I, too, am not planning to take this lying down!
I've had a look at a few employment tribunal cases which have involved similar circumstances, and more often than not the judgement is that there is no legal entitlement to backpay if you have left employment. So, unfortunately, it appears there is nothing black and white set down in law to cover our predicament.
However, I also found one case where the claimant won their case because the company they worked for had always paid backpay to leavers, and so this was taken as the default position, but then on a whim the company decided one year that they didn't want to pay it. To me, this sounds remarkably like the stance Network Rail is taking, but before I can be sure, I would need to know whether Network Rail has paid leavers in previous years.

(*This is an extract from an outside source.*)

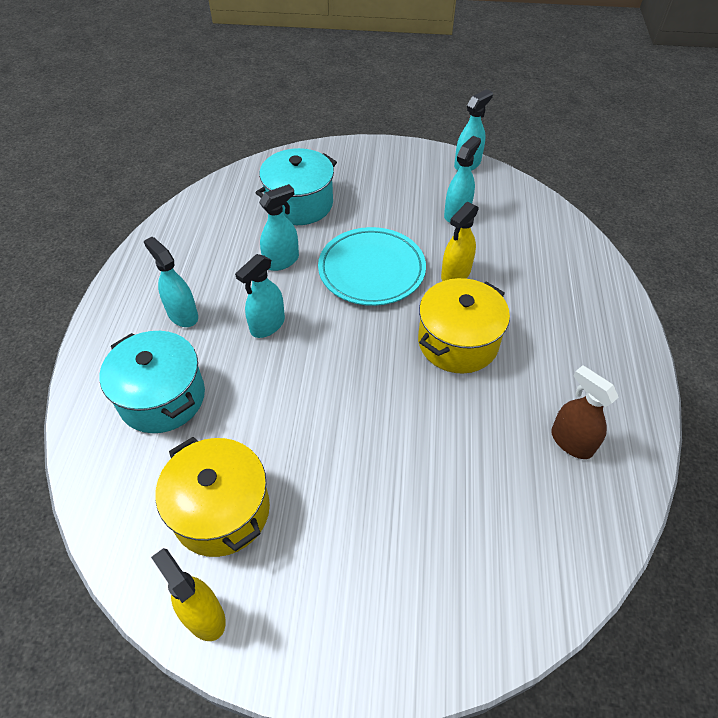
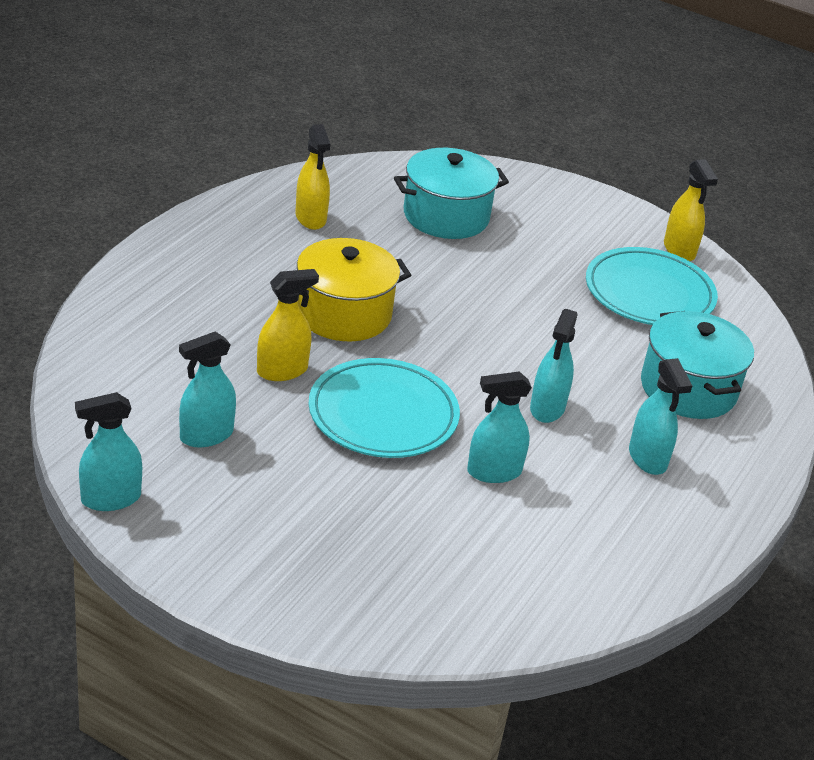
camera: 160 degrees left, 15 degrees down
(221, 510) = (649, 293): yellow pot -> turquoise plate
(267, 325) = (547, 408): turquoise spray bottle -> turquoise spray bottle turned 135 degrees clockwise
(299, 204) = (423, 543): turquoise pot -> turquoise pot (446, 216)
(571, 442) = (310, 218): brown spray bottle -> yellow spray bottle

For anyone would would like to have a read through the case in question, it's here:
Employment tribunal case
I would draw you attention to the following:
Paragraph 57 states: "
Payment properly payable for work done prior to the termination of a contract of employment is payable as wages under that contract regardless of when they become payable."
Paragraph 61 states: "...
the amount payable is, in the absence of any other contractual terms, the amount as agreed for a particular year, regardless of when that agreement was reached."
Paragraph 72: "
It is not disputed that the payments were increased for employees who had worked from April 2022 and were continuing to work for the respondent. That can only be because the respondent recognised that it was money owed in respect of work done by those employees from April 2022 to November 2022."
Paragraph 73: "...
those retrospective payments referable to the period from April 2022 to November 2022 can only be retrospective payment owed, under the contract, for work done during that period. The fact that it only became payable after the end of the claimants’ employment because of the delay in negotiations does not mean that it stopped being wages."
Paragraph 74: ".
..the increased rates of pay were referable to a period when the claimants were working under their contracts of employment and the rate of pay to which they were entitled for that period has been increased accordingly."
Paragraph 81: "
The date on which the obligation to make payment arises is on application by the claimants in accordance with this implied term."